● **Activity**
Word for word, please restate each record and pass over the pictures.

━━━━━━━━━━━━━━━━

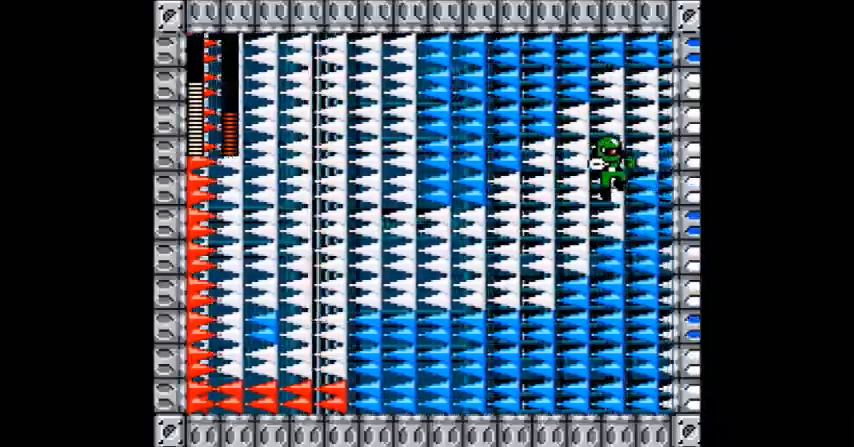
Gameplay with a controller (Nintendo layout); each line is a JSON object with the inputs held at the frame after it. "events" lists button and stick changes between this image and that frame as [ms after this image, input, new state], when the widget could be followed in between. Not read: DPAD_LEFT L3 R3.
{"buttons": [], "events": [[100, "A", "down"], [100, "B", "up"], [100, "DPAD_RIGHT", "up"], [167, "A", "up"], [234, "A", "down"], [301, "A", "up"], [367, "A", "down"], [468, "A", "up"]]}
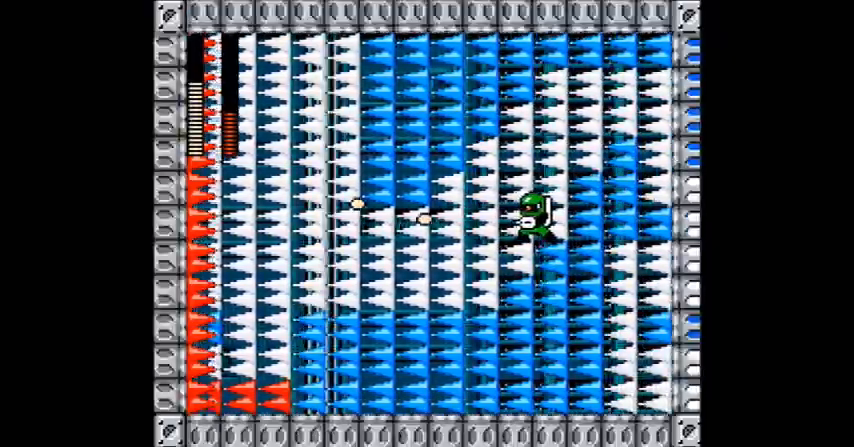
{"buttons": [], "events": [[67, "B", "down"], [167, "A", "down"], [267, "A", "up"], [434, "A", "down"], [467, "B", "up"], [500, "A", "up"]]}
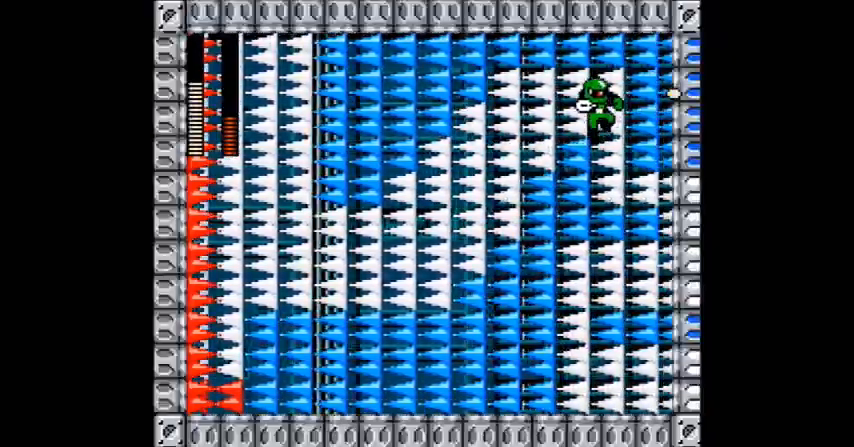
{"buttons": ["B"], "events": [[67, "A", "down"], [167, "A", "up"], [201, "A", "down"], [367, "A", "up"], [468, "B", "down"]]}
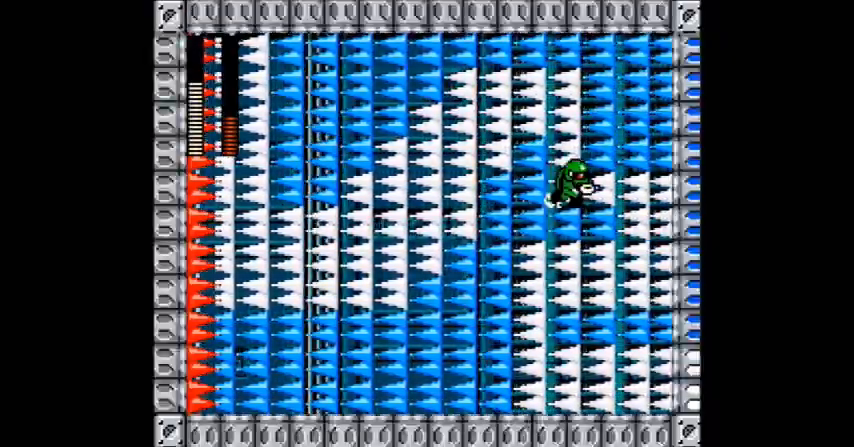
{"buttons": [], "events": [[100, "B", "up"], [367, "A", "down"], [467, "A", "up"]]}
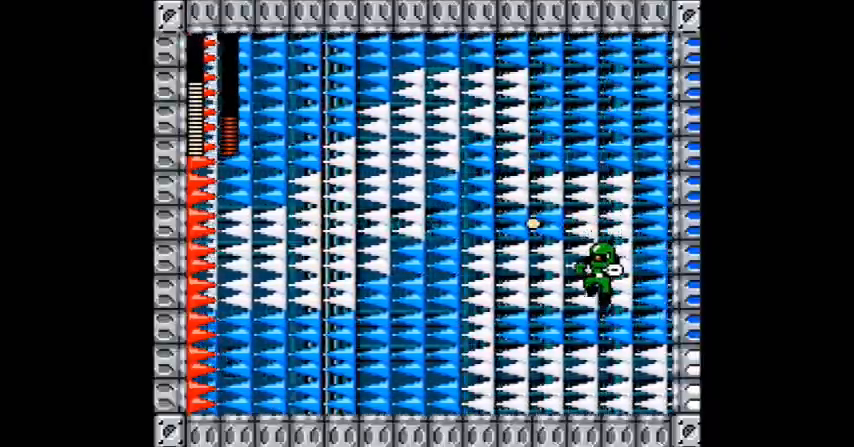
{"buttons": [], "events": [[67, "A", "down"], [167, "A", "up"], [201, "B", "down"], [267, "A", "down"], [301, "B", "up"], [367, "A", "up"]]}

━━━━━━━━━━━━━━━━

● **Answer box**
Gameplay with a controller (Nintendo layout); each line is a JSON object with the inputs held at the frame after it. "events" lists button and stick changes between this image and that frame as [ms after this image, input, new state], when the widget could be followed in between. Not read: DPAD_LEFT L3 R3.
{"buttons": [], "events": [[100, "A", "down"], [100, "B", "up"], [100, "DPAD_RIGHT", "up"], [167, "A", "up"], [234, "A", "down"], [301, "A", "up"], [367, "A", "down"], [468, "A", "up"]]}
{"buttons": [], "events": [[67, "B", "down"], [167, "A", "down"], [267, "A", "up"], [434, "A", "down"], [467, "B", "up"], [500, "A", "up"]]}
{"buttons": ["B"], "events": [[67, "A", "down"], [167, "A", "up"], [201, "A", "down"], [367, "A", "up"], [468, "B", "down"]]}
{"buttons": [], "events": [[100, "B", "up"], [367, "A", "down"], [467, "A", "up"]]}
{"buttons": [], "events": [[67, "A", "down"], [167, "A", "up"], [201, "B", "down"], [267, "A", "down"], [301, "B", "up"], [367, "A", "up"]]}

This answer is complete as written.